Let $\struct {T, \circ}$ be closed.

Let $x \in S$ be arbitrary.

Then:

\(\, \displaystyle \forall f, g \in T^S: \, \) | \(\displaystyle \map {f \oplus g} x\) | \(=\) | \(\displaystyle \map f x \circ \map g x\) | Definition of Pointwise Operation | |||||||||

\(\displaystyle \) | \(\in\) | \(\displaystyle T\) | as $\struct {T, \circ}$ is closed |

So $\oplus$ is closed on $T^S$.

$\Box$

### Sufficient Condition

Let $\oplus$ is closed on $T^S$.

Aiming for a contradiction, suppose $\struct {T, \circ}$ is not closed.

Then:

- $(1): \quad \exists s, t \in T: s \circ t \notin T$

By definition, $T^S$ is the set of all mappings from $S$ \to $T$.
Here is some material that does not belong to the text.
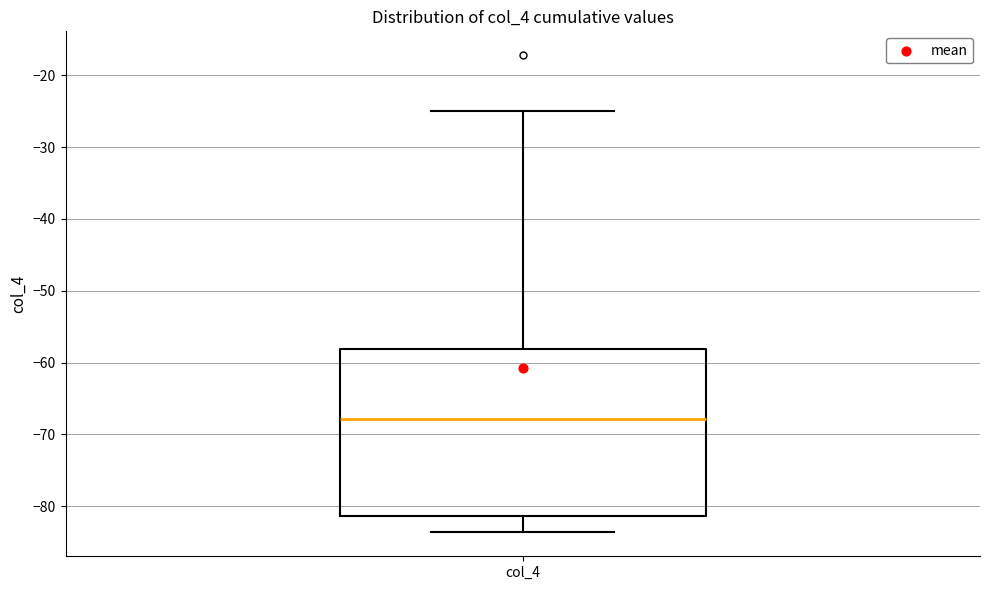

Where does the median line of the box for col_4 sit on the y-axis? The values are not printed on the chart, so give them approximately, as read against the axis.

-68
As $S \ne \O$ it follows that $\exists x \in S$.

Thus, let $x \in S$ be arbitrary.

Let $f, g \in T^S$ such that:

- $(2): \quad \map f x = s, \map g x = t$

Then:

\(\displaystyle \map {f \oplus g} x\) | \(=\) | \(\displaystyle \map f x \circ \map g x\) | Definition of Pointwise Operation | ||||||||||

\(\displaystyle \) | \(=\) | \(\displaystyle s \circ t\) | from $(2)$ | ||||||||||

\(\displaystyle \) | \(\notin\) | \(\displaystyle T\) | from $(1)$ |

That is, $\oplus$ is not closed on $T^S$.

From that contradiction it follows that $\struct {T, \circ}$ is closed.

$\blacksquare$